There was a very strong Communist movement. That was when the Fascists
attacked the Karl Marx Houses and had a great gun battle, you know. I
tell you who writes about that. It's Lillian Hellman in her
memoirs called
Pentimento. Have you read it? Well,
there's a fascinating article in there about her carrying
money in her hat to Vienna and this girl being disfigured by the Nazis
and killed and so on. It was that period that they were living in
Vienna. So, the two young ones, in their late teens, became absolutely
passionate anti-Hitlerites and joined the Communist party. This was in
the early 1930's, about '31 or '32. Or
maybe before that, around 1930. It was just when Hitler was coming into
power. Things were getting very bad in Vienna and so, Dolly Speed . . .

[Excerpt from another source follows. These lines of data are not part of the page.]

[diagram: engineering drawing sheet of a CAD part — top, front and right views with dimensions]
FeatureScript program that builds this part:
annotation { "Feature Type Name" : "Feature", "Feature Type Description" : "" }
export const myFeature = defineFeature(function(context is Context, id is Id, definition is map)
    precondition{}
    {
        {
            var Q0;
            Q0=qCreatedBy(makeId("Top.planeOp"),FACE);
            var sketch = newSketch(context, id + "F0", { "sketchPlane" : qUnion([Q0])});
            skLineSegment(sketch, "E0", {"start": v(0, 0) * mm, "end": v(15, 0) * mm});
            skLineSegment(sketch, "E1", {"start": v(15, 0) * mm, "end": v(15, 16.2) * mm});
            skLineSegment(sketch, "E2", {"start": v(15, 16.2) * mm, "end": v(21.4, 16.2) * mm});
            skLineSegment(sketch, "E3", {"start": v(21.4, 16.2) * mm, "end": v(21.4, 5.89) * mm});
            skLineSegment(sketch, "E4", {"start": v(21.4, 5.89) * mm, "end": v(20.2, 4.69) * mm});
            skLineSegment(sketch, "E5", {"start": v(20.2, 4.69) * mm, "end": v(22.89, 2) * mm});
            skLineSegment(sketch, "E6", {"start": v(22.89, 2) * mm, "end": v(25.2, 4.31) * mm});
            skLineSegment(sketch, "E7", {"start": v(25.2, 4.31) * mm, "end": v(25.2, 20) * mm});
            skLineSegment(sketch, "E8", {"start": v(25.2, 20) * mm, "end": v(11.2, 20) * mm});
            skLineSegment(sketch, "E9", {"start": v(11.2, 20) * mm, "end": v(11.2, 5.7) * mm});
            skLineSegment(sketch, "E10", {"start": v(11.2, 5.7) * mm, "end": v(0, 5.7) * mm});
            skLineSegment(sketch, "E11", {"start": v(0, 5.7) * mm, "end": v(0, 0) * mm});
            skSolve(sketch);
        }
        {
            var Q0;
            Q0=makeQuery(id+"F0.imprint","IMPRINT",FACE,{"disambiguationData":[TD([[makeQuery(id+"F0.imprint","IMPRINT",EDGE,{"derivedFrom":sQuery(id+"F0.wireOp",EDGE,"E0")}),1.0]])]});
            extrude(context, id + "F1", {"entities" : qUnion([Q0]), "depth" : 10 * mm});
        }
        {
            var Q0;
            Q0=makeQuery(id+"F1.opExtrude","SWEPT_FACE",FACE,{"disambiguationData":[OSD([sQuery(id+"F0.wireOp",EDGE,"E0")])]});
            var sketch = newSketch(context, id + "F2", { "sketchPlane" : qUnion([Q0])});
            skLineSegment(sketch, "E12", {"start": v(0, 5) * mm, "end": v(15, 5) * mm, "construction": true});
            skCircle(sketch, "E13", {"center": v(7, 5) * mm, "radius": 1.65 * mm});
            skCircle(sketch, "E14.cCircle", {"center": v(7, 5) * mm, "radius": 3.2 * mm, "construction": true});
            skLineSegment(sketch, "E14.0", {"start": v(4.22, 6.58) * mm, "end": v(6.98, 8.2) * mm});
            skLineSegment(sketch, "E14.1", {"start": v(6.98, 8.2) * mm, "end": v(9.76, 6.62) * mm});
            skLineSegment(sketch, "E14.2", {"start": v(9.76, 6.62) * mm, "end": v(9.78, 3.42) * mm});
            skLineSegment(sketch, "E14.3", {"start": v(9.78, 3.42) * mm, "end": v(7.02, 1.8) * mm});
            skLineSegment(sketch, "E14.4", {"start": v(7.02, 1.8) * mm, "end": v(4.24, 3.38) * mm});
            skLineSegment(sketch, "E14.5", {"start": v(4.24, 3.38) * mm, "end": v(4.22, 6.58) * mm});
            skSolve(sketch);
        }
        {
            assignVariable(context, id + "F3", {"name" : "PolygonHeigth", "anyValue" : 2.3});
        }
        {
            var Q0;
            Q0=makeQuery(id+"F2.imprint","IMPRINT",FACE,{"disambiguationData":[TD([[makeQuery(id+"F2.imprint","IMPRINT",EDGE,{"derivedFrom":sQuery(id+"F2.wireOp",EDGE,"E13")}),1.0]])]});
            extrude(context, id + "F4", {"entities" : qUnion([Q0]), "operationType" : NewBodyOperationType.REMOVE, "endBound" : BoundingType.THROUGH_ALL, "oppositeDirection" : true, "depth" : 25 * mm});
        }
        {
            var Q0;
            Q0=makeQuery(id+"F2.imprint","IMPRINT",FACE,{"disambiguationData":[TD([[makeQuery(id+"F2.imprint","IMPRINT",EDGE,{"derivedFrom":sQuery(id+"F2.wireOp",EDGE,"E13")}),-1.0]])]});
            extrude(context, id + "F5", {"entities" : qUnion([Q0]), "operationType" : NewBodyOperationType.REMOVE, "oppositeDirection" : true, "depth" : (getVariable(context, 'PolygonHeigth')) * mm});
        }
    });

who had become a Communist too . . . she brought her two children back
home. She had no money, this time as I recall, so she came and lived in
Montgomery with her sister, Mrs. Nash Read. Well, Mrs. Nash Read had
married a man who had a lot of money and she had a beautiful old house
and it was all fixed up with a beautiful garden. She was the leading
society lady of
Page 22 Montgomery. She was it. Her food
was the most delicious, she wore the prettiest clothes, she gave the
nicest parties, her garden was the most beautiful, her house was the
most tasteful. She was head of the little theater and put on these
wonderful plays. If anyone had a ball, she decorated the ballroom. She
was a woman of tremendous talent, she had great artistic talent. Just to
go to her house was a poem, you know. So, when I was visiting with my
little girl, I went over for tea. And oh, this was in the early summer
and you can't imagine anything so delightful. You would sit
by this lovely pond with water lilies and Jean would be such a gracious
hostess and then Ben, the butler, would come out with the most marvelous
food that you would ever taste in your life. Things like puff pastries,
you know. Really, it was marvelous. And then there was Jean and Dolly
and Jane Speed, Dolly's daughter, who was a Communist and so
was Dolly. Now, what happened to the son, I don't know. I
never met him. But anyway, Dolly was trying to make some money by taking
pictures and so she admired my little girl so much and we arranged that
she would take pictures of Ann by the pool. I have a lot of them
somehere, they were lovely pictures of Ann with no clothes on . . . she
was about three or four then, with her little blond curls and sitting by
the
Page 23 waterlily pool. So, I got to be quite fond of
Dolly. This went over a period of some time. I didn't know
what a Communist was then any more than a man in the moon.